-------- Data under study --------

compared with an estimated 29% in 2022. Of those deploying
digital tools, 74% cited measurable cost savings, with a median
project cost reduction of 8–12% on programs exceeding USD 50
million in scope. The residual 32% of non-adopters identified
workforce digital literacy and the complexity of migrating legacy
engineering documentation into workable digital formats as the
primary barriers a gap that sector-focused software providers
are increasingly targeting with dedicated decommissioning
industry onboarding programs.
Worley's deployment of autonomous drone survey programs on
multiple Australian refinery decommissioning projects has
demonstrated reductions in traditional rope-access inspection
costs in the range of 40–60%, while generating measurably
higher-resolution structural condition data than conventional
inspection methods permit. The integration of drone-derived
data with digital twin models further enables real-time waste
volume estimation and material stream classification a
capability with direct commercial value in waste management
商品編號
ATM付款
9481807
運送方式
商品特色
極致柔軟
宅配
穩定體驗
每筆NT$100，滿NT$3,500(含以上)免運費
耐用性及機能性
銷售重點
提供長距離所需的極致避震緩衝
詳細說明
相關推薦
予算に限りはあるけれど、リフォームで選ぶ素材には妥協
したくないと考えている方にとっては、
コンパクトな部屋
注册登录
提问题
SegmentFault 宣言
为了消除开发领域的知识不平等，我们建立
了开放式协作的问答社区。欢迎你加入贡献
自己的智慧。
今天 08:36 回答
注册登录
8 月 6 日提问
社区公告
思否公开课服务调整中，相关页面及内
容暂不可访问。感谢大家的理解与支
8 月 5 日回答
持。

--------
-------- Data under study --------

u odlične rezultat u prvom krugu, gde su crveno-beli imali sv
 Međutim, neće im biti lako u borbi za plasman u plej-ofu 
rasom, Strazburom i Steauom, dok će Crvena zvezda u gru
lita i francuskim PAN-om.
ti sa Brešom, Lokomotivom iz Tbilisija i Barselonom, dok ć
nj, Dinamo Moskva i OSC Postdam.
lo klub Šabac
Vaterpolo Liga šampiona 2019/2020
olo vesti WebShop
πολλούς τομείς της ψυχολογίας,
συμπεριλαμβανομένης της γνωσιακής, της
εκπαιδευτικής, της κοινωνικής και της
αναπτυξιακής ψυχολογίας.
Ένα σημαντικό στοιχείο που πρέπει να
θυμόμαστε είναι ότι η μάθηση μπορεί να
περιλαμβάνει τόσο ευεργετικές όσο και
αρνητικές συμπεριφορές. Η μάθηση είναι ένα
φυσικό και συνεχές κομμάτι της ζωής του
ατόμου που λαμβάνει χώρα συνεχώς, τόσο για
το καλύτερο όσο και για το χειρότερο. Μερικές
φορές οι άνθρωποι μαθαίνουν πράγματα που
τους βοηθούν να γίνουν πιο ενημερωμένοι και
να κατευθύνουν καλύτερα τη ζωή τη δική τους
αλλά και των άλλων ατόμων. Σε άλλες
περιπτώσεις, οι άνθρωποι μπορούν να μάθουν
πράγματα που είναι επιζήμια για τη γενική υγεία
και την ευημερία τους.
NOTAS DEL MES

--------
-------- Data under study --------

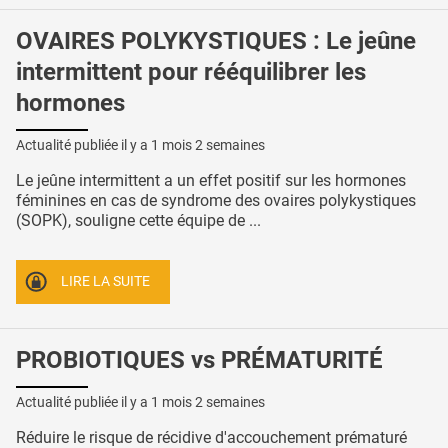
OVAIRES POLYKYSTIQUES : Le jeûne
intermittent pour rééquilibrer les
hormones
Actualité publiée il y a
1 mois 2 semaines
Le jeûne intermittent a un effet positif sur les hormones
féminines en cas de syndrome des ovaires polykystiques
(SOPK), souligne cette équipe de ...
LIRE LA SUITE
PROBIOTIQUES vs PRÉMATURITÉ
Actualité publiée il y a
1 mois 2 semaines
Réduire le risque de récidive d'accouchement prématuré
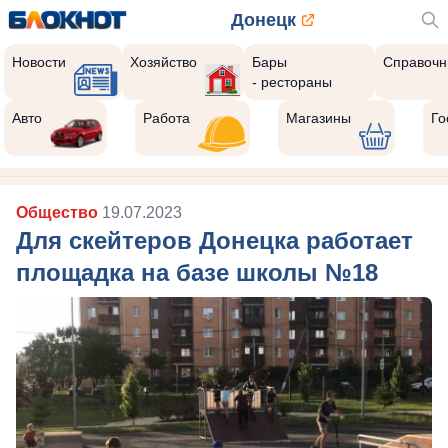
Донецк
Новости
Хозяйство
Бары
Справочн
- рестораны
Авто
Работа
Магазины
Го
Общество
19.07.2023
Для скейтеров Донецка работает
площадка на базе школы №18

--------

Look in the material above for the line with "compared with an" and the line with "每筆NT$100，滿NT$3,500(含以上)免運費", and transcribe exactly those lines and all lines between them, nothing more.

compared with an estimated 29% in 2022. Of those deploying
digital tools, 74% cited measurable cost savings, with a median
project cost reduction of 8–12% on programs exceeding USD 50
million in scope. The residual 32% of non-adopters identified
workforce digital literacy and the complexity of migrating legacy
engineering documentation into workable digital formats as the
primary barriers a gap that sector-focused software providers
are increasingly targeting with dedicated decommissioning
industry onboarding programs.
Worley's deployment of autonomous drone survey programs on
multiple Australian refinery decommissioning projects has
demonstrated reductions in traditional rope-access inspection
costs in the range of 40–60%, while generating measurably
higher-resolution structural condition data than conventional
inspection methods permit. The integration of drone-derived
data with digital twin models further enables real-time waste
volume estimation and material stream classification a
capability with direct commercial value in waste management
商品編號
ATM付款
9481807
運送方式
商品特色
極致柔軟
宅配
穩定體驗
每筆NT$100，滿NT$3,500(含以上)免運費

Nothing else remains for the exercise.